Trusted advisors have passion for the work that they do daily. It is that passion that ultimately makes them the craftsmen they are. That passion is infectious and can go a long way to getting reluctant staff members on board with your Salesforce project. I listen for that passion when I’m hiring a new consultant to work at Cloud for Good. Hearing a prospective consultant talk about how much they love Salesforce and how excited they get about working with data is crucial.
A consultant can possess great technical expertise but if they don’t have the qualities and skills described above, ultimately your project will not be successful. Every nonprofit organization is different and has different needs. There is no one-size-fits-all solution and that is the beauty and power of Salesforce. It is nearly endlessly customizable. To get the system that best fits your organization’s needs, you should find a trusted advisor to translate your processes to the best configuration for your organization.
So how can ensure that you’re hiring a trusted advisor and not just a consultant for your Salesforce project? Read reviews on the AppExchange. Did you know that in addition to Salesforce apps, you can search for Salesforce consultants on the AppExchange? If you click into the AppExchange listing for a consulting firm you will see a tab for reviews. Read through them and look for words and phrases related to qualities identified above to find your trusted advisor.
Another key piece of homework you should do when hiring a trusted advisor is to ask for references from former clients. When you speak to them ask whether the consultant or team they worked with possessed the qualities outlined above.
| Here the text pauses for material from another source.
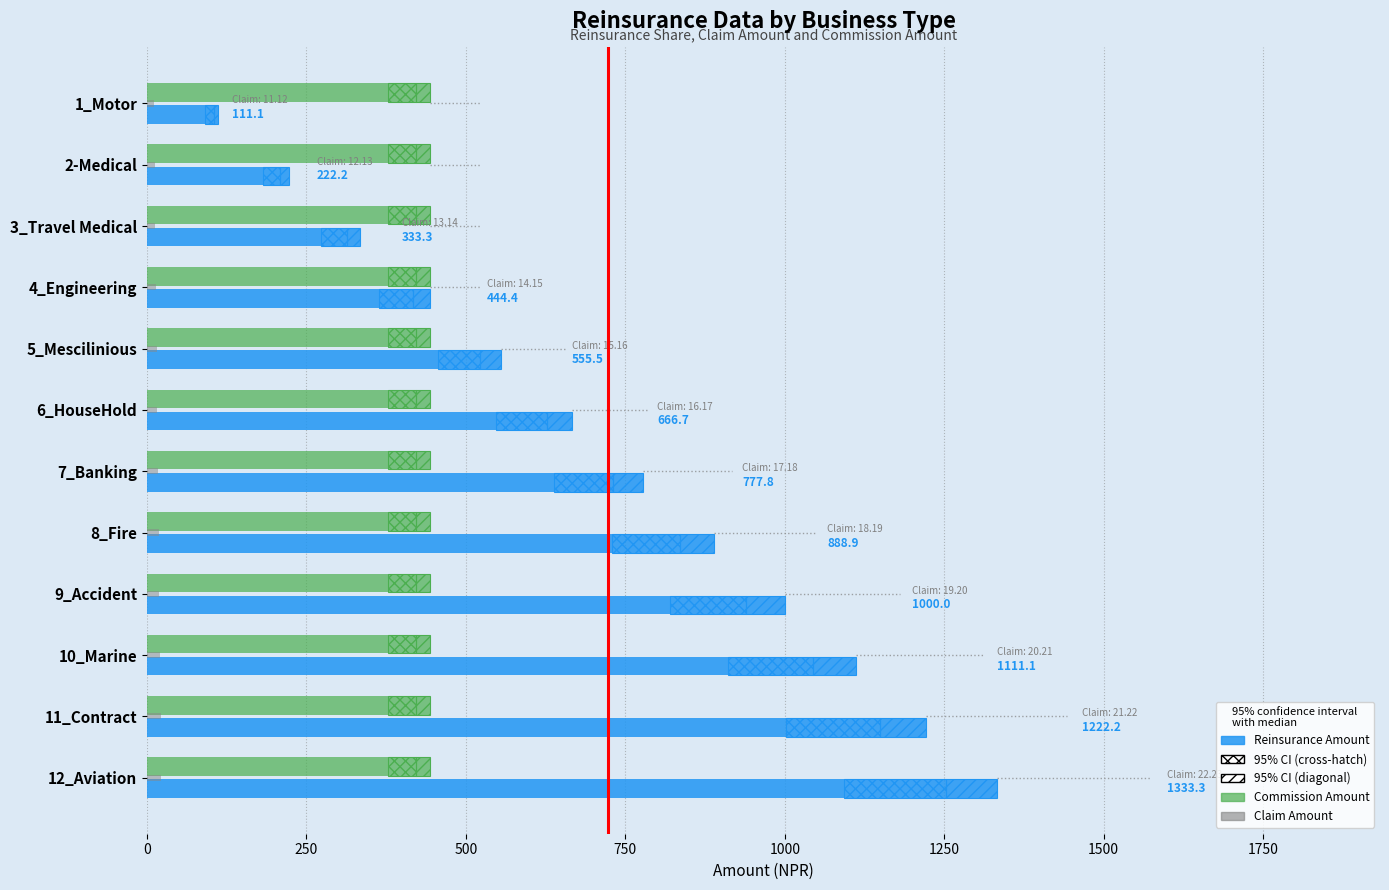

What are all the series names shown in the legend?

Reinsurance Amount, Commission Amount, Claim Amount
When I worked for a nonprofit organization and was in charge of our Salesforce implementation, unfortunately the first consultant we hired was simply that, a consultant and the result was an implementation that really did not fit our needs. For the second round of enhancements, I spent quite a bit of time vetting firms for the right consultant. The result was a trusted advisor who was instrumental in the success the organization is still having today using Salesforce.